By Peter Leinonen on July 30, 2025

One of Go’s underappreciated strengths is how easy it is to structure a project with multiple build targets from the same codebase. Whether you're building a CLI tool, a server, or an AWS Lambda function, Go gives you the flexibility to share your core logic while targeting different runtimes with minimal friction.

The Power of cmd/

A common and clean pattern is to organize your project with a cmd/ directory that contains a subdirectory for each binary:

/cmd
  /cli
    main.go
  /server
    main.go
  /lambda
    main.go
/pkg
  ...shared logic...

Each main.go under cmd/ is its own entry point.
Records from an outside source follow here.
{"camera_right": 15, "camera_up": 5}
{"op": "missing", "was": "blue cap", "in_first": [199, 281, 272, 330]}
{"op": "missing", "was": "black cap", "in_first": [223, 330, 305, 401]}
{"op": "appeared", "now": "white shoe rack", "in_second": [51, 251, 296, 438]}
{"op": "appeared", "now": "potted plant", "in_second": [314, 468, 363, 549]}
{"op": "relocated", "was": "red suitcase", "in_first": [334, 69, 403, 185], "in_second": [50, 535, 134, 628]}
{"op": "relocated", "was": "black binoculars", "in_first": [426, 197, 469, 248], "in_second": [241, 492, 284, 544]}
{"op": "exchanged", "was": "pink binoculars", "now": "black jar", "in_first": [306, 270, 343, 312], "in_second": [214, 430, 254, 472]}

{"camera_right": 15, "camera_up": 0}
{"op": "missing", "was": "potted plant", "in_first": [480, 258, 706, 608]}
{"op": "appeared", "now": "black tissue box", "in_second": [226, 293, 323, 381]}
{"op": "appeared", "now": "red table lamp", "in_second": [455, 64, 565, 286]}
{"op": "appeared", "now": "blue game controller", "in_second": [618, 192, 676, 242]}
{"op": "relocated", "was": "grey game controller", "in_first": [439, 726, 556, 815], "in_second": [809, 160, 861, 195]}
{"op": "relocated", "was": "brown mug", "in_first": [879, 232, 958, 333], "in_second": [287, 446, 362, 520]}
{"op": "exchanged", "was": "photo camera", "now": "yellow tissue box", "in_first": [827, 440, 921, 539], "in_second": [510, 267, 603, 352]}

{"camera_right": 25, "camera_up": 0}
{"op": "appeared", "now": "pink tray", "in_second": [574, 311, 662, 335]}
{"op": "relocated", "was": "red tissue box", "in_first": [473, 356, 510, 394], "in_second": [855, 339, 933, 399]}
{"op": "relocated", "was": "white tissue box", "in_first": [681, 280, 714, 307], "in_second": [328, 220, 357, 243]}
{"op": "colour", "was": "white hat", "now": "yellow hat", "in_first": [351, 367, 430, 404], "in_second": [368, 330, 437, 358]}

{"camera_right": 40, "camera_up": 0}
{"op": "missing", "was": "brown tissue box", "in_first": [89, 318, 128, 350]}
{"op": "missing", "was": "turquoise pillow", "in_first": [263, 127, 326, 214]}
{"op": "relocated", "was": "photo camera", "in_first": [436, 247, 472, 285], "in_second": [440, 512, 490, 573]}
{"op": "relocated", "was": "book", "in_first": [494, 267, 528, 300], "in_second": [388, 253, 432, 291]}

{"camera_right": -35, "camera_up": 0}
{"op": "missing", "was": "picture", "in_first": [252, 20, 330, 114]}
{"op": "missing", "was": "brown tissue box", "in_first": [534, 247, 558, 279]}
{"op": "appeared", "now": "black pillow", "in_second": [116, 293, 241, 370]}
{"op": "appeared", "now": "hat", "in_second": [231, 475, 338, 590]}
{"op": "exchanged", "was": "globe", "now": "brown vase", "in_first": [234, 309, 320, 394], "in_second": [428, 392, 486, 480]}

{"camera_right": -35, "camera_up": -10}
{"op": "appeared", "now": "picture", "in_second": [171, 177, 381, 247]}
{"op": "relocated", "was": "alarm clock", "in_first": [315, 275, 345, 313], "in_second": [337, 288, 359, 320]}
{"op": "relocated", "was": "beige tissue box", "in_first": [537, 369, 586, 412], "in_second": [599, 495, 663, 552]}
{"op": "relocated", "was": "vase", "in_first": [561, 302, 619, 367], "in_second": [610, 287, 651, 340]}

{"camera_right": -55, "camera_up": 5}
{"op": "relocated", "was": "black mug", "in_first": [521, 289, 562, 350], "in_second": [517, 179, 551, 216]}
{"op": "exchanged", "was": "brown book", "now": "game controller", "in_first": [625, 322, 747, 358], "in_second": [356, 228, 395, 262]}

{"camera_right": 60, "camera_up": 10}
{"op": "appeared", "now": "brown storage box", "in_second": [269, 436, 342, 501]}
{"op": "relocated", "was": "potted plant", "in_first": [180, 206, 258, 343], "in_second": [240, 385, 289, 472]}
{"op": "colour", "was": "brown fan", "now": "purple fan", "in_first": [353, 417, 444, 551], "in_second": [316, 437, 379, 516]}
You might use the same packages under /pkg for all of them, just wired up differently depending on what kind of environment or use case you're targeting.

Why This Matters

This pattern keeps your codebase DRY, modular, and maintainable. It also makes your build process clean and explicit:

go build -o bin/cli ./cmd/cli
go build -o bin/server ./cmd/server
GOOS=linux GOARCH=amd64 go build -o bin/lambda ./cmd/lambda

You can even write shared test suites for the logic in /pkg and know all three binaries are using the same trusted code.

Moving Forward

If you’re working on a Go project and you foresee multiple deployment targets—don’t fork the repo. Don’t duplicate logic. Instead, embrace this structure. It’ll save you time, reduce bugs, and scale beautifully as your project grows.

So go ahead: one codebase, many front doors. Just keep building.